DOCUMENT TEXT
↓↓↓

[Date Prev][Date Next] [Thread Prev][Thread Next] [Date Index] [Thread Index]

System freezes, time jumps 3.25 days (was Re: sparc buildd issues)



On Thu, 2005-12-29 at 16:46 -0800, Jurij Smakov wrote:
> On Wed, 28 Dec 2005, Blars Blarson wrote:
> 
> > In article <[🔎] 3c3e3fca0512271004y7ee667f1tf6d4ef2ac72282b2@mail.gmail.com>
> > bill@herrin.us writes:
> >
> >> On a Sparc netra X1, the system partially freezes (some stuff continues
> >> running but at least one of the operations necessary to log in gets stuck).
> >> The logs show that as of the moment of the freeze, the clock has jumped
> >> forward exactly 3 days, 6 hours,
> >> 11 minutes and 15 seconds. The change is not gradual; it jumps between
> >> syslog marks set a minute apart.
> >
> > This is not what I have seen.  It sounds like an unrelated issue.
> 
> Yeah, I haven't heard about the jumping time issue before. It was reported 
> that it is absent in 2.6.14, could you please test it? If it's really 
> gone, it would be the easiest way out.

I have seen occasional freezes on a Netra X1 running 2.6.14-2.
Previously I had just put it down to bad hardware or power supply
glitches (I only use the machine occasionally for testing stuff out).
Now having seen these discussions I have looked back in my logs and can
see at least one occurrence of something that looks like the 3 days 6
hours stuff. I see entries in syslog that jump something like that time
before for a couple of entries and then the machine hangs until I notice
and powercycle.

↑↑↑

WORK INSTRUCTIONS
[1] Answer the following from the thread about the SPARC system freezes above:
(a) By exactly how much did the clock jump forward in the report quoted from bill@herrin.us?
(b) Which kernel version was reported to be free of the jumping time issue?
(c) Which kernel version is the Netra X1 of the final writer running?
[2] Carry on the thread about the SPARC system freezes from its final sentence, keeping the voice of its last writer.

MATERIAL PROVIDED
↓↓↓

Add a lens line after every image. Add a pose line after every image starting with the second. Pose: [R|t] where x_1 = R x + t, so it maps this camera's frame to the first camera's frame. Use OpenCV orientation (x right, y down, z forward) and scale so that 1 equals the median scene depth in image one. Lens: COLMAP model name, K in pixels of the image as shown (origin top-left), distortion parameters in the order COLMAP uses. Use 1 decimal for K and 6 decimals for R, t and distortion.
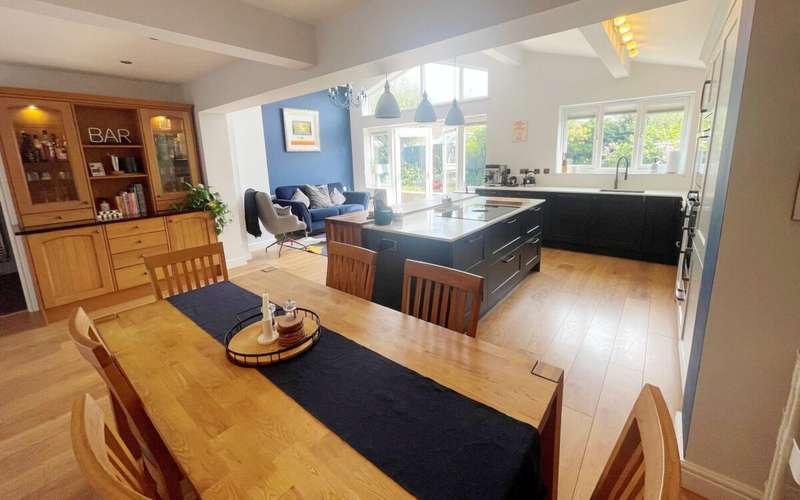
lens RADIAL K [[320.2, 0, 398.9], [0, 320.2, 219.1], [0, 0, 1]] dist [-0.007814, 0.002220]
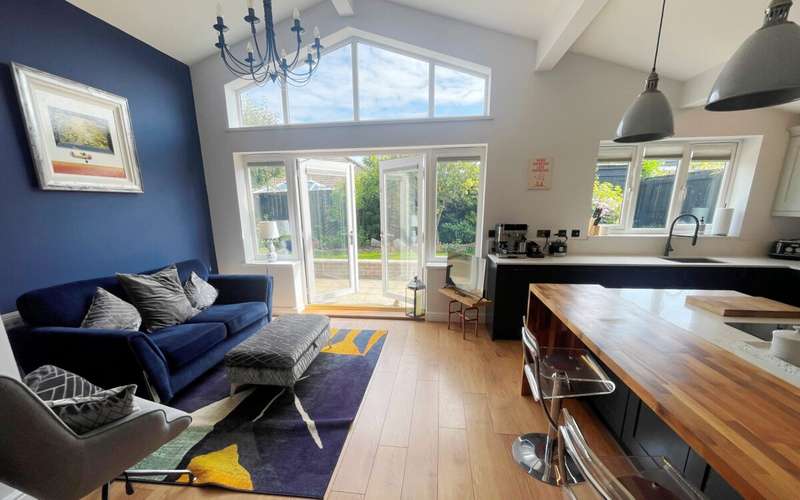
lens RADIAL K [[320.2, 0, 396.4], [0, 320.2, 286.0], [0, 0, 1]] dist [-0.007814, 0.002220]
pose [[0.851520, -0.107551, 0.513172, -0.243700], [0.084292, 0.994086, 0.068473, -0.110212], [-0.517502, -0.015050, 0.855550, 0.568230]]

↑↑↑

ANSWERS GIVEN
[1]
(a) 3 days, 6 hours, 11 minutes and 15 seconds.
(b) 2.6.14.
(c) 2.6.14-2.

[2]
Anyway that got me thinking as to what may cause this sort of thing.
Past experience suggests that it would probably be caused by an overflow
of the low 32 bits of a 64 bit counter or something like that. I
couldn't make any of the clock frequencies that the machine claims to
use look anything sensible.

But I did notice something in __hbird_read_stick in
arch/sparc64/kernel/time.c 
The comment (and indeed the code) says that it has to read two 32 bit
registers in I/O space and that it has to take care of overflow using
the following sequence.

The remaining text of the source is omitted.